Saturday, June 29, 2013

Lap Boards

Since I am doing alternative seating this year, I will only have table space for about 12 out of 20 kids.  *GASP!* Where will the other sit to do their work?!  Why the floor of course!

I took it upon myself to take a little trip to Home Depot last week to see what I could find to make my own lap boards (since I will not be buying anything fancy).  I asked an employee where I might find shower board, since I knew that that is what they used to make our white boards at school.

Here it is called "Thrifty White Panel Board.  Thrifty indeed!
I found the stuff, and at $13.65 for a board the size of one of our big white boards at school it was pretty cheap.

I explained to the employee that I needed these to make lap boards for school because I am a teacher (magic words, you'll find) and he was more than happy to cut them to whatever size I needed. Happy day!

He cut them 12 x 18 inches.  Even an adult could use these! :)

I got a solid 15 boards that were exactly 12x18, then an extra 5 more that were like a fraction of an inch off, then an extra little guy that I don't know what his dimensions are.  I'll be keeping 8 of them, and giving the rest to another teacher in my school.  Oh, and I'm sure this goes without saying, but they can be used as dry erase boards too.

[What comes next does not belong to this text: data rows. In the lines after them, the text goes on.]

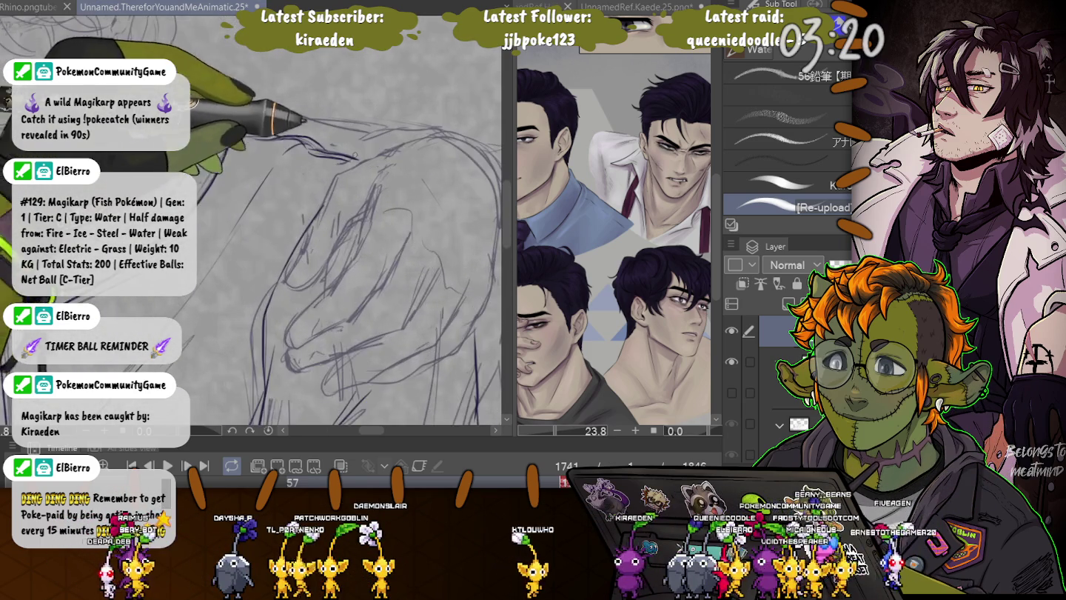
{"action": "scroll", "coordinate": [307, 219], "scroll_direction": "up", "scroll_amount": 1}
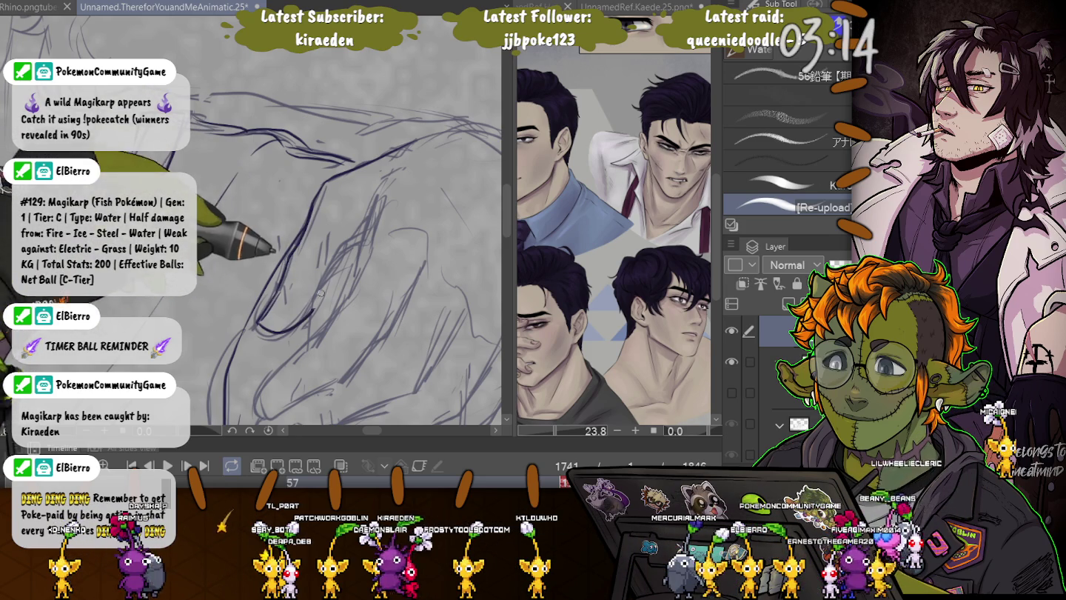
{"action": "mouse_move", "coordinate": [282, 335]}
{"action": "left_mouse_down"}
{"action": "mouse_move", "coordinate": [356, 239]}
{"action": "mouse_move", "coordinate": [354, 114]}
{"action": "left_mouse_up"}
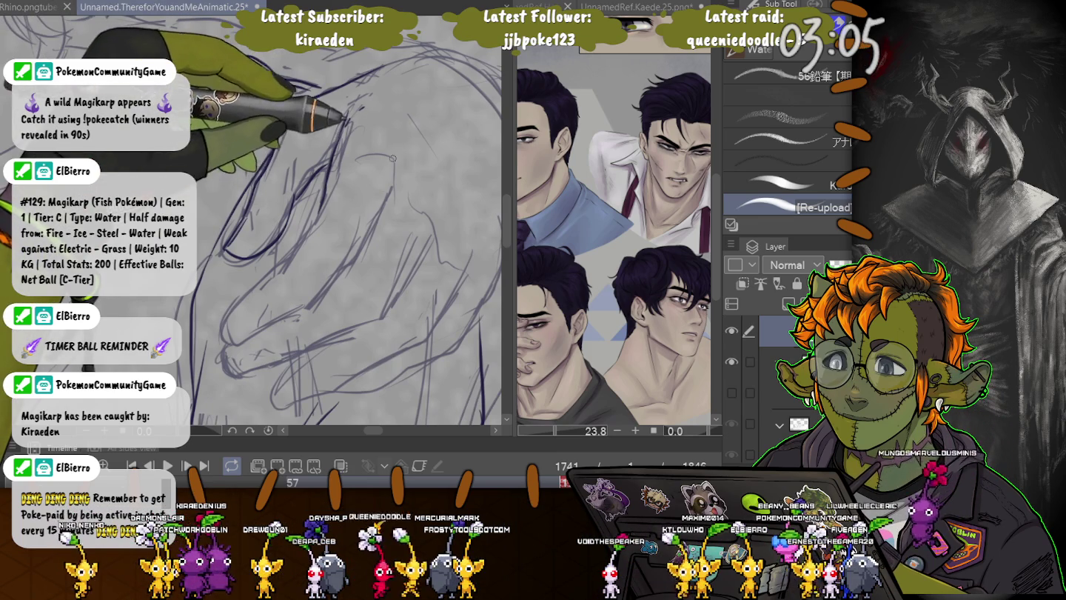
{"action": "key", "text": "ctrl+z"}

Another thing worth mentioning...

At the Daily 5 conference that I attended last month, The Sisters said that having kids lie on the floor using a lap board to write works wonders for kids with underdeveloped fine motor skills.  These are typically the kids that have great gross motor skills (typically highly active boys) that try to use the larger arm muscles to make up for their little hand muscles.  The result is very sloppy handwriting and fleeting stamina.  Here is what they said to do:

Have the child use a lap board and lay them on their stomach with their paper and lap board out in front of them.  Have them prop themselves up on their elbows, and let them write like that.  This way, their elbow acts as an anchor, forcing them to rely on the smaller hand muscles that they clearly need to develop.

The sisters say that it may take a week or two, but they will progress so much faster than if they were sitting at a desk doing drill after handwriting drill.  Sounds good to me!